Of course the above scenario ONLY protects you from hardware failure\corruption\viruses if your house gets robed\burned down\flooded\etc all your data is gone. If you want to add an additional layer you need to keep that external hard drive out of your house when its not being used. For example have 2 external drives backup one day and take it to work, leave that drive at work and bring home the second. Yes its a lot of work and hassle but its up to you to determine HOW important your data is.

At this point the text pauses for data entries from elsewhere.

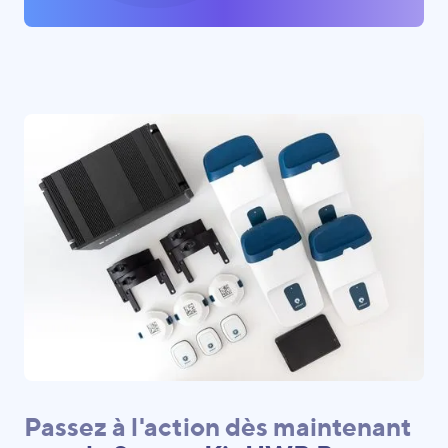
Passez à l'action dès maintenant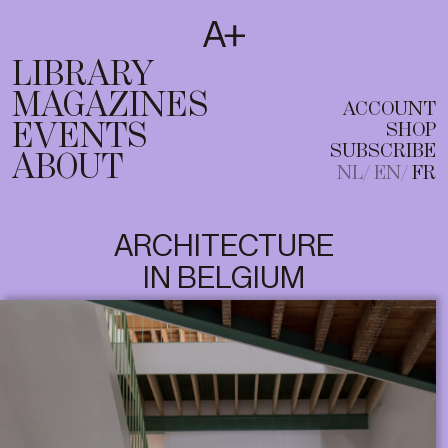
SUBSCRIBE
T
NL
EN
FR
LIBRARY
MAGAZINES
ACCOUNT
EVENTS
SHOP
SUBSCRIBE
ABOUT
NL
EN
FR
ARCHITECTURE
IN BELGIUM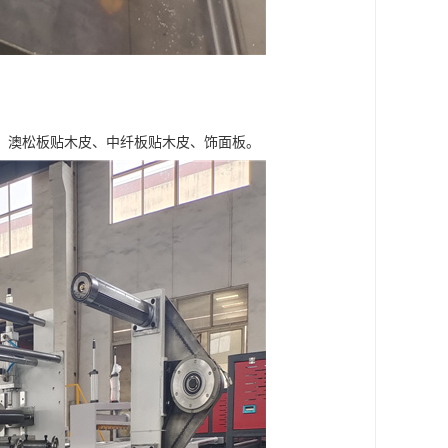
、澳松板贴木皮、中纤板贴木皮、饰面板。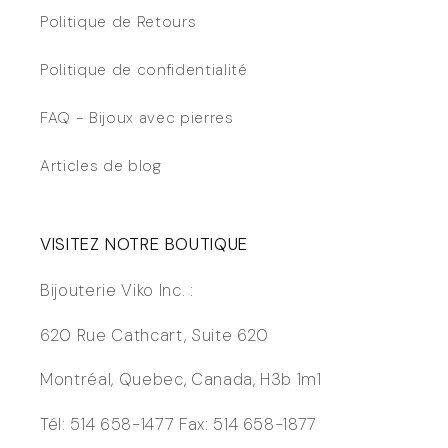
Politique de Retours
Politique de confidentialité
FAQ - Bijoux avec pierres
Articles de blog
VISITEZ NOTRE BOUTIQUE
Bijouterie Viko Inc. :
620 Rue Cathcart, Suite 620
Montréal, Quebec, Canada, H3b 1m1
Tél: 514 658-1477 Fax: 514 658-1877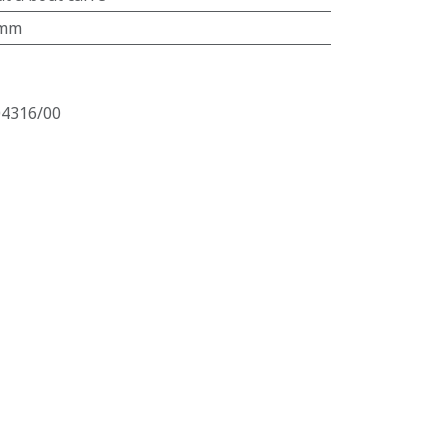
 mm
Généré par
Odoo
- Le #1
Open Source eCommerce
04316/00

If spending money is not that big of an issue you need to look at online backups. They can be done automatically and with little hassle but you have to pay for the convenience. Though you will still have to do the disk imaging on your end to restore your OS should it die. Also, should there be a major failure and you need your data, depending how much you have and how fast your connection is it may take a LONG time to restore it all.

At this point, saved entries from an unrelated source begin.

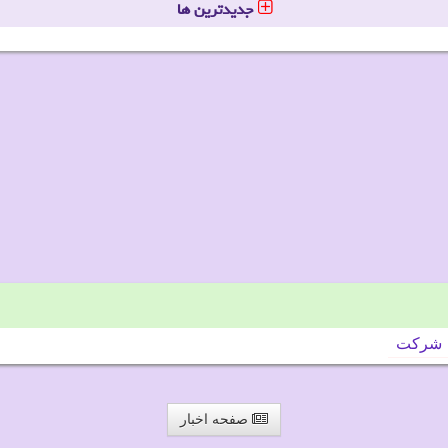
جدیدترین ها
شركت
صفحه اخبار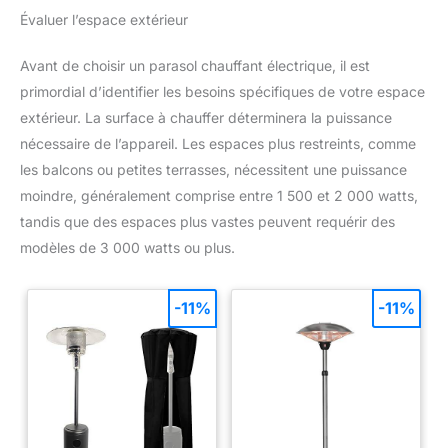
Évaluer l’espace extérieur
Avant de choisir un parasol chauffant électrique, il est
primordial d’identifier les besoins spécifiques de votre espace
extérieur. La surface à chauffer déterminera la puissance
nécessaire de l’appareil. Les espaces plus restreints, comme
les balcons ou petites terrasses, nécessitent une puissance
moindre, généralement comprise entre 1 500 et 2 000 watts,
tandis que des espaces plus vastes peuvent requérir des
modèles de 3 000 watts ou plus.
-11%
-11%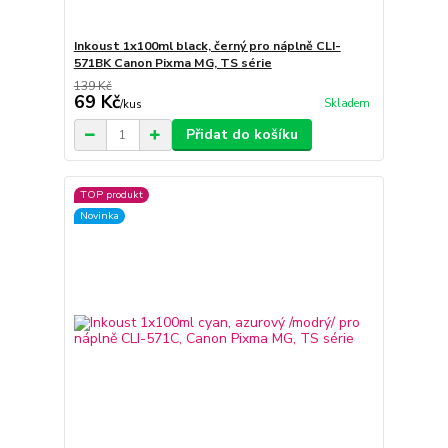
Inkoust 1x100ml black, černý pro náplně CLI-
571BK Canon Pixma MG, TS série
139 Kč
69 Kč
Skladem
/
kus
Přidat do košíku
TOP produkt
Novinka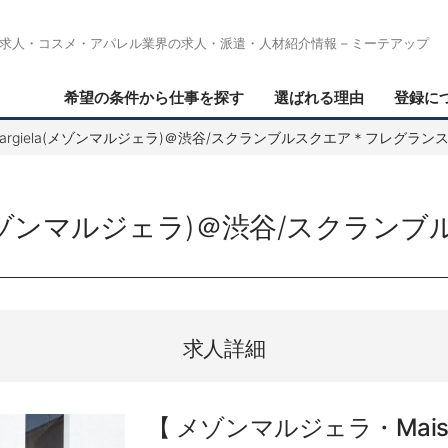
求人・コスメ・アパレル業界の求人・派遣・人材紹介情報 – ミーテアップ
希望の条件から仕事を探す
選ばれる理由
登録に
nMargiela(メゾンマルジェラ)＠渋谷/スクランブルスクエア＊フレグラン
ela(メゾンマルジェラ)＠渋谷/スクラ
求人詳細
メゾンマルジェラ・Maison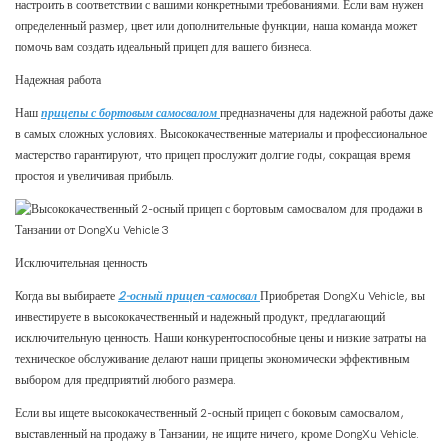
настроить в соответствии с вашими конкретными требованиями. Если вам нужен
определенный размер, цвет или дополнительные функции, наша команда может
помочь вам создать идеальный прицеп для вашего бизнеса.
Надежная работа
Наш
прицепы с бортовым самосвалом
предназначены для надежной работы даже
в самых сложных условиях. Высококачественные материалы и профессиональное
мастерство гарантируют, что прицеп прослужит долгие годы, сокращая время
простоя и увеличивая прибыль.
Исключительная ценность
Когда вы выбираете
2-осный прицеп-самосвал
Приобретая DongXu Vehicle, вы
инвестируете в высококачественный и надежный продукт, предлагающий
исключительную ценность. Наши конкурентоспособные цены и низкие затраты на
техническое обслуживание делают наши прицепы экономически эффективным
выбором для предприятий любого размера.
Если вы ищете высококачественный 2-осный прицеп с боковым самосвалом,
выставленный на продажу в Танзании, не ищите ничего, кроме DongXu Vehicle.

I really see your position but if your data is THAT important then backups are THAT important to you. At companies where loosing data can cost hundreds\thousands\millions of dollars someone is rotating tapes off site and\or being backed up to another storage device (san\nas). They will have multiple versions of backups so should a file get corrupted and no one notices immediately they have a chance to go back through the tapes and hopefully find one before the corruption occurred. So just like the old computer saying goes you can have it cheap, easy, reliable you choose which 2.
 

Mat99

Member
Sep 10, 2008
27
0
0
Thx for this!
So I'm guessing I'll keep raid1 for my data only (I keep a third copy on external disk as well), and install os on a new drive.
Do you recommend any software for disk imaging?
I could image OS to the raid1 drives as well I guess. Would leave me with 2 copies of OS.
Have to think a bit more about this.
 

TheKub

Golden Member
Oct 2, 2001
1,756
1
0
I really only have experience with Ghost. Though there is likely free\open source options for cloning.
 

RebateMonger

Elite Member
Dec 24, 2005
11,586
0
0
I back up all of the PCs and Servers in my office using Windows Home Server. It automatically updates full system image backups of the PCs while retaining older versions, too. In case of a problem, I can restore individual files or entire partitions from pretty much any point in the past. Windows Drivers are automatically backed up, too, for the restoration process.

I also make separate full backups of my SBS 2003 Server (which has a single RAID 1 array) so I can keep some offline backups and because Windows Home Server backups of SBS 2003 technically aren't supported by Microsoft.

I've had my RAID 1 array corrupted by a power glitch, and I've seen MANY RAID 5 arrays corrupted or lost for many reasons.